PROBLEM TO WORK ON:
Output each record exactly, excluding pictures.

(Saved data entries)
=-=-=

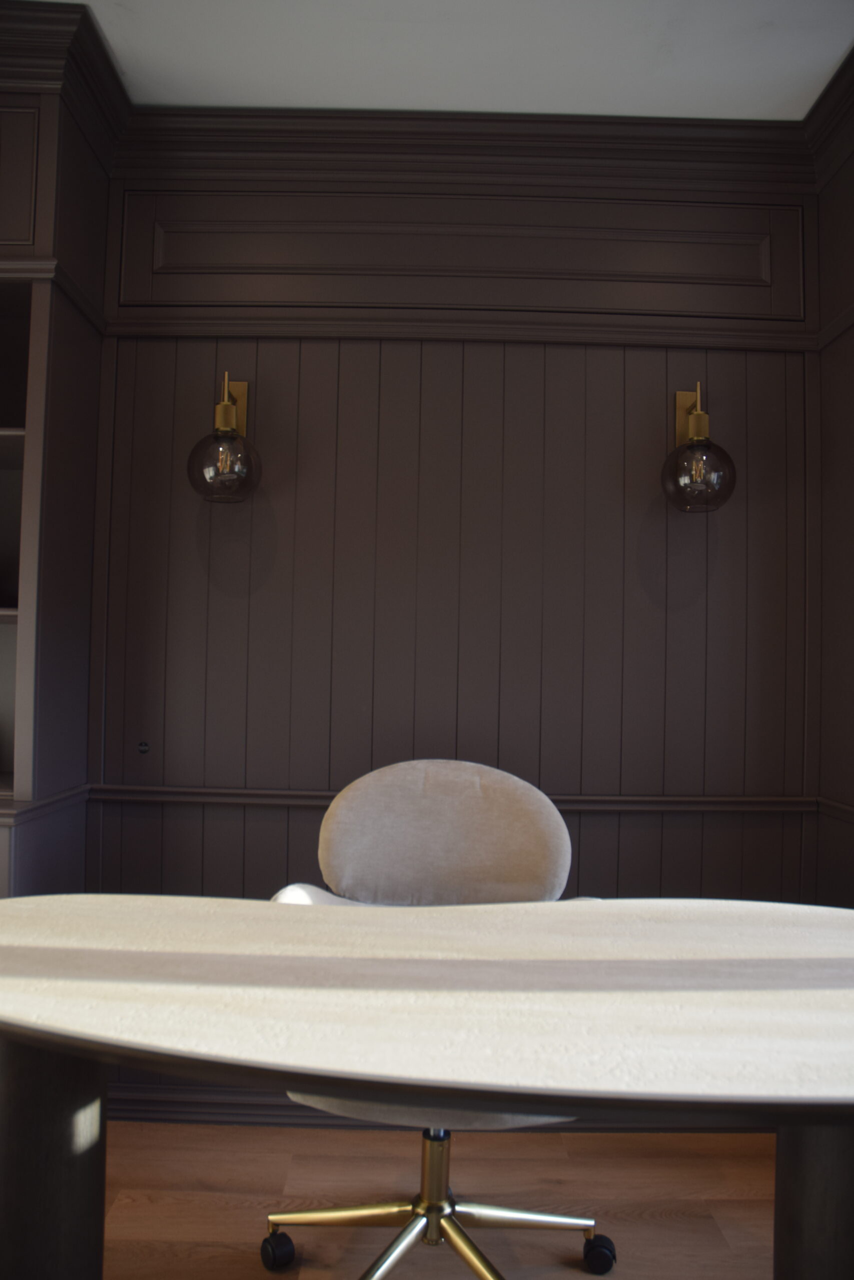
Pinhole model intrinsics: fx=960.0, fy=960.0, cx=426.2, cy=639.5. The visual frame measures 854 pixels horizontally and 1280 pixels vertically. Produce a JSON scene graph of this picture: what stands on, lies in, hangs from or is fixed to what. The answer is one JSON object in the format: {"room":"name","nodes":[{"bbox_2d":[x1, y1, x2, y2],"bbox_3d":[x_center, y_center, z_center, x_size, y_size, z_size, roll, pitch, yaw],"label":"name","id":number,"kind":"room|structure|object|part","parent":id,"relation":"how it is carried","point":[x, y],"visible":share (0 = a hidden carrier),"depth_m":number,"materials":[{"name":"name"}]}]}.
{"room":"office","nodes":[
{"label":"office","id":0,"kind":"room"},
{"bbox_2d":[96,1120,777,1279],"bbox_3d":[-0.666,1.231,0.821,4.033,0.107,3.617,1,-2,-1],"label":"floor","id":1,"kind":"structure","parent":0,"point":[561,1161],"depth_m":2.14,"materials":[{"name":"brown wood"}]},
{"bbox_2d":[0,5,114,901],"bbox_3d":[-1.636,-0.070,2.377,1.578,2.607,0.477,1,-2,-1],"label":"built-in cabinet","id":2,"kind":"object","parent":1,"relation":"on","point":[73,452],"visible":0.74,"depth_m":2.33,"materials":[{"name":"brown paint"}]},
{"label":"shelf","id":3,"kind":"part","parent":2,"relation":"part of","materials":[{"name":"brown wood"}]},
{"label":"shelf","id":4,"kind":"part","parent":2,"relation":"part of","materials":[{"name":"brown wood"}]},
{"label":"panel","id":5,"kind":"part","parent":2,"relation":"part of","materials":[{"name":"brown paint"}]},
{"bbox_2d":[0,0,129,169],"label":"crown molding","id":6,"kind":"structure","parent":2,"relation":"attached to","point":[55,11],"depth_m":2.23,"materials":[{"name":"brown paint"}]},
{"bbox_2d":[0,889,852,1277],"bbox_3d":[0.093,0.838,1.377,1.827,0.764,0.988,1,-2,-1],"label":"desk","id":7,"kind":"object","parent":1,"relation":"on","point":[11,900],"visible":1,"depth_m":1.21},
{"bbox_3d":[-0.558,0.866,1.356,0.150,0.673,0.153,1,-2,-1],"label":"leg","id":8,"kind":"part","parent":7,"relation":"part of","materials":[{"name":"wood"}]},
{"bbox_3d":[0.557,0.893,1.305,0.144,0.673,0.147,1,-2,-1],"label":"leg","id":9,"kind":"part","parent":7,"relation":"part of","materials":[{"name":"wood"}]},
{"bbox_2d":[267,754,607,1279],"bbox_3d":[0.020,0.751,1.907,0.718,0.968,0.686,1,-2,-1],"label":"office chair","id":10,"kind":"object","parent":1,"relation":"on","point":[342,847],"visible":0.59,"depth_m":2.06,"materials":[{"name":"fabric"}]},
{"bbox_3d":[-0.316,1.274,2.025,0.055,0.071,0.054,1,-2,-1],"label":"caster","id":11,"kind":"part","parent":10,"relation":"part of","materials":[{"name":"black rubber"}]},
{"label":"armrest","id":12,"kind":"part","parent":10,"relation":"part of","materials":[{"name":"white fabric"}]},
{"bbox_3d":[0.038,0.459,2.216,0.562,0.392,0.266,1,-2,-1],"label":"backrest","id":13,"kind":"part","parent":10,"relation":"part of","materials":[{"name":"beige fabric"}]},
{"bbox_3d":[0.365,1.295,2.049,0.054,0.069,0.053,1,-2,-1],"label":"caster","id":14,"kind":"part","parent":10,"relation":"part of","materials":[{"name":"black rubber"}]},
{"bbox_2d":[29,0,853,120],"bbox_3d":[-0.430,-1.479,1.609,3.578,0.210,2.348,1,-2,-1],"label":"ceiling","id":15,"kind":"structure","parent":0,"point":[822,68],"depth_m":2.29,"materials":[{"name":"white paint"}]},
{"bbox_2d":[76,142,821,1118],"bbox_3d":[-0.387,-0.063,2.657,3.129,2.639,0.232,1,-2,-1],"label":"back wall","id":16,"kind":"structure","parent":0,"point":[650,354],"depth_m":2.59,"materials":[{"name":"brown wood"}]},
{"bbox_2d":[137,739,150,753],"bbox_3d":[-0.758,0.286,2.573,0.041,0.039,0.010,1,-2,-1],"label":"wall outlet","id":17,"kind":"object","parent":16,"relation":"attached to","point":[143,747],"visible":0.97,"depth_m":2.57,"materials":[{"name":"metal"}]},
{"bbox_2d":[187,369,261,505],"bbox_3d":[-0.512,-0.528,2.456,0.205,0.383,0.215,1,-2,-1],"label":"wall sconce","id":18,"kind":"object","parent":16,"relation":"attached to","point":[230,412],"visible":1,"depth_m":2.39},
{"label":"globe","id":19,"kind":"part","parent":18,"relation":"part of","materials":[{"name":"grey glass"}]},
{"bbox_2d":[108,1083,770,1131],"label":"baseboard","id":20,"kind":"structure","parent":16,"relation":"attached to","point":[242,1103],"depth_m":2.45,"materials":[{"name":"brown wood"}]},
{"bbox_2d":[85,783,820,812],"bbox_3d":[0.135,0.417,2.515,2.060,0.050,0.056,1,-2,-1],"label":"chair rail","id":21,"kind":"object","parent":16,"relation":"attached to","point":[613,807],"visible":0.45,"depth_m":2.51,"materials":[{"name":"brown wood"}]},
{"bbox_2d":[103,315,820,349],"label":"picture rail","id":22,"kind":"structure","parent":16,"relation":"attached to","point":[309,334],"depth_m":2.54,"materials":[{"name":"wood"}]},
{"bbox_2d":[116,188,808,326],"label":"wall panel","id":23,"kind":"object","parent":16,"relation":"attached to","point":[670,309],"visible":0.87,"depth_m":2.57,"materials":[{"name":"brown paint"}]},
{"bbox_2d":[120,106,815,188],"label":"crown molding","id":24,"kind":"structure","parent":16,"relation":"attached to","point":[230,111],"depth_m":2.52,"materials":[{"name":"brown wood"}]},
{"bbox_2d":[660,380,735,514],"bbox_3d":[0.695,-0.506,2.472,0.198,0.375,0.212,1,-2,-1],"label":"wall sconce","id":25,"kind":"object","parent":16,"relation":"attached to","point":[695,422],"visible":1,"depth_m":2.41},
{"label":"globe","id":26,"kind":"part","parent":25,"relation":"part of","materials":[{"name":"glass"}]},
{"bbox_2d":[811,56,853,903],"bbox_3d":[1.117,-0.046,2.021,0.183,2.705,1.137,1,-2,-1],"label":"right wall","id":27,"kind":"structure","parent":0,"point":[849,852],"depth_m":2.47,"materials":[{"name":"brown paint"}]},
{"bbox_2d":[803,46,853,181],"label":"crown molding","id":28,"kind":"structure","parent":27,"relation":"attached to","point":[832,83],"depth_m":2.43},
{"bbox_2d":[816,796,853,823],"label":"chair rail","id":29,"kind":"object","parent":27,"relation":"attached to","point":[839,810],"visible":0.64,"depth_m":2.37,"materials":[{"name":"wood"}]}
]}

=-=-=

TASK ANSWER:
Pinhole model intrinsics: fx=960.0, fy=960.0, cx=426.2, cy=639.5. The visual frame measures 854 pixels horizontally and 1280 pixels vertically. Produce a JSON scene graph of this picture: what stands on, lies in, hangs from or is fixed to what. The answer is one JSON object in the format: {"room":"name","nodes":[{"bbox_2d":[x1, y1, x2, y2],"bbox_3d":[x_center, y_center, z_center, x_size, y_size, z_size, roll, pitch, yaw],"label":"name","id":number,"kind":"room|structure|object|part","parent":id,"relation":"how it is carried","point":[x, y],"visible":share (0 = a hidden carrier),"depth_m":number,"materials":[{"name":"name"}]}]}.
{"room":"office","nodes":[
{"label":"office","id":0,"kind":"room"},
{"bbox_2d":[96,1120,777,1279],"bbox_3d":[-0.666,1.231,0.821,4.033,0.107,3.617,1,-2,-1],"label":"floor","id":1,"kind":"structure","parent":0,"point":[561,1161],"depth_m":2.14,"materials":[{"name":"brown wood"}]},
{"bbox_2d":[0,5,114,901],"bbox_3d":[-1.636,-0.070,2.377,1.578,2.607,0.477,1,-2,-1],"label":"built-in cabinet","id":2,"kind":"object","parent":1,"relation":"on","point":[73,452],"visible":0.74,"depth_m":2.33,"materials":[{"name":"brown paint"}]},
{"label":"shelf","id":3,"kind":"part","parent":2,"relation":"part of","materials":[{"name":"brown wood"}]},
{"label":"shelf","id":4,"kind":"part","parent":2,"relation":"part of","materials":[{"name":"brown wood"}]},
{"label":"panel","id":5,"kind":"part","parent":2,"relation":"part of","materials":[{"name":"brown paint"}]},
{"bbox_2d":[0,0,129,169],"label":"crown molding","id":6,"kind":"structure","parent":2,"relation":"attached to","point":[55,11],"depth_m":2.23,"materials":[{"name":"brown paint"}]},
{"bbox_2d":[0,889,852,1277],"bbox_3d":[0.093,0.838,1.377,1.827,0.764,0.988,1,-2,-1],"label":"desk","id":7,"kind":"object","parent":1,"relation":"on","point":[11,900],"visible":1,"depth_m":1.21},
{"bbox_3d":[-0.558,0.866,1.356,0.150,0.673,0.153,1,-2,-1],"label":"leg","id":8,"kind":"part","parent":7,"relation":"part of","materials":[{"name":"wood"}]},
{"bbox_3d":[0.557,0.893,1.305,0.144,0.673,0.147,1,-2,-1],"label":"leg","id":9,"kind":"part","parent":7,"relation":"part of","materials":[{"name":"wood"}]},
{"bbox_2d":[267,754,607,1279],"bbox_3d":[0.020,0.751,1.907,0.718,0.968,0.686,1,-2,-1],"label":"office chair","id":10,"kind":"object","parent":1,"relation":"on","point":[342,847],"visible":0.59,"depth_m":2.06,"materials":[{"name":"fabric"}]},
{"bbox_3d":[-0.316,1.274,2.025,0.055,0.071,0.054,1,-2,-1],"label":"caster","id":11,"kind":"part","parent":10,"relation":"part of","materials":[{"name":"black rubber"}]},
{"label":"armrest","id":12,"kind":"part","parent":10,"relation":"part of","materials":[{"name":"white fabric"}]},
{"bbox_3d":[0.038,0.459,2.216,0.562,0.392,0.266,1,-2,-1],"label":"backrest","id":13,"kind":"part","parent":10,"relation":"part of","materials":[{"name":"beige fabric"}]},
{"bbox_3d":[0.365,1.295,2.049,0.054,0.069,0.053,1,-2,-1],"label":"caster","id":14,"kind":"part","parent":10,"relation":"part of","materials":[{"name":"black rubber"}]},
{"bbox_2d":[29,0,853,120],"bbox_3d":[-0.430,-1.479,1.609,3.578,0.210,2.348,1,-2,-1],"label":"ceiling","id":15,"kind":"structure","parent":0,"point":[822,68],"depth_m":2.29,"materials":[{"name":"white paint"}]},
{"bbox_2d":[76,142,821,1118],"bbox_3d":[-0.387,-0.063,2.657,3.129,2.639,0.232,1,-2,-1],"label":"back wall","id":16,"kind":"structure","parent":0,"point":[650,354],"depth_m":2.59,"materials":[{"name":"brown wood"}]},
{"bbox_2d":[137,739,150,753],"bbox_3d":[-0.758,0.286,2.573,0.041,0.039,0.010,1,-2,-1],"label":"wall outlet","id":17,"kind":"object","parent":16,"relation":"attached to","point":[143,747],"visible":0.97,"depth_m":2.57,"materials":[{"name":"metal"}]},
{"bbox_2d":[187,369,261,505],"bbox_3d":[-0.512,-0.528,2.456,0.205,0.383,0.215,1,-2,-1],"label":"wall sconce","id":18,"kind":"object","parent":16,"relation":"attached to","point":[230,412],"visible":1,"depth_m":2.39},
{"label":"globe","id":19,"kind":"part","parent":18,"relation":"part of","materials":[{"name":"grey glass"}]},
{"bbox_2d":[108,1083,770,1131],"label":"baseboard","id":20,"kind":"structure","parent":16,"relation":"attached to","point":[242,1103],"depth_m":2.45,"materials":[{"name":"brown wood"}]},
{"bbox_2d":[85,783,820,812],"bbox_3d":[0.135,0.417,2.515,2.060,0.050,0.056,1,-2,-1],"label":"chair rail","id":21,"kind":"object","parent":16,"relation":"attached to","point":[613,807],"visible":0.45,"depth_m":2.51,"materials":[{"name":"brown wood"}]},
{"bbox_2d":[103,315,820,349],"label":"picture rail","id":22,"kind":"structure","parent":16,"relation":"attached to","point":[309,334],"depth_m":2.54,"materials":[{"name":"wood"}]},
{"bbox_2d":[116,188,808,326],"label":"wall panel","id":23,"kind":"object","parent":16,"relation":"attached to","point":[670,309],"visible":0.87,"depth_m":2.57,"materials":[{"name":"brown paint"}]},
{"bbox_2d":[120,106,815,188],"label":"crown molding","id":24,"kind":"structure","parent":16,"relation":"attached to","point":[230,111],"depth_m":2.52,"materials":[{"name":"brown wood"}]},
{"bbox_2d":[660,380,735,514],"bbox_3d":[0.695,-0.506,2.472,0.198,0.375,0.212,1,-2,-1],"label":"wall sconce","id":25,"kind":"object","parent":16,"relation":"attached to","point":[695,422],"visible":1,"depth_m":2.41},
{"label":"globe","id":26,"kind":"part","parent":25,"relation":"part of","materials":[{"name":"glass"}]},
{"bbox_2d":[811,56,853,903],"bbox_3d":[1.117,-0.046,2.021,0.183,2.705,1.137,1,-2,-1],"label":"right wall","id":27,"kind":"structure","parent":0,"point":[849,852],"depth_m":2.47,"materials":[{"name":"brown paint"}]},
{"bbox_2d":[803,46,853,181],"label":"crown molding","id":28,"kind":"structure","parent":27,"relation":"attached to","point":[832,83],"depth_m":2.43},
{"bbox_2d":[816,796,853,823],"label":"chair rail","id":29,"kind":"object","parent":27,"relation":"attached to","point":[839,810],"visible":0.64,"depth_m":2.37,"materials":[{"name":"wood"}]}
]}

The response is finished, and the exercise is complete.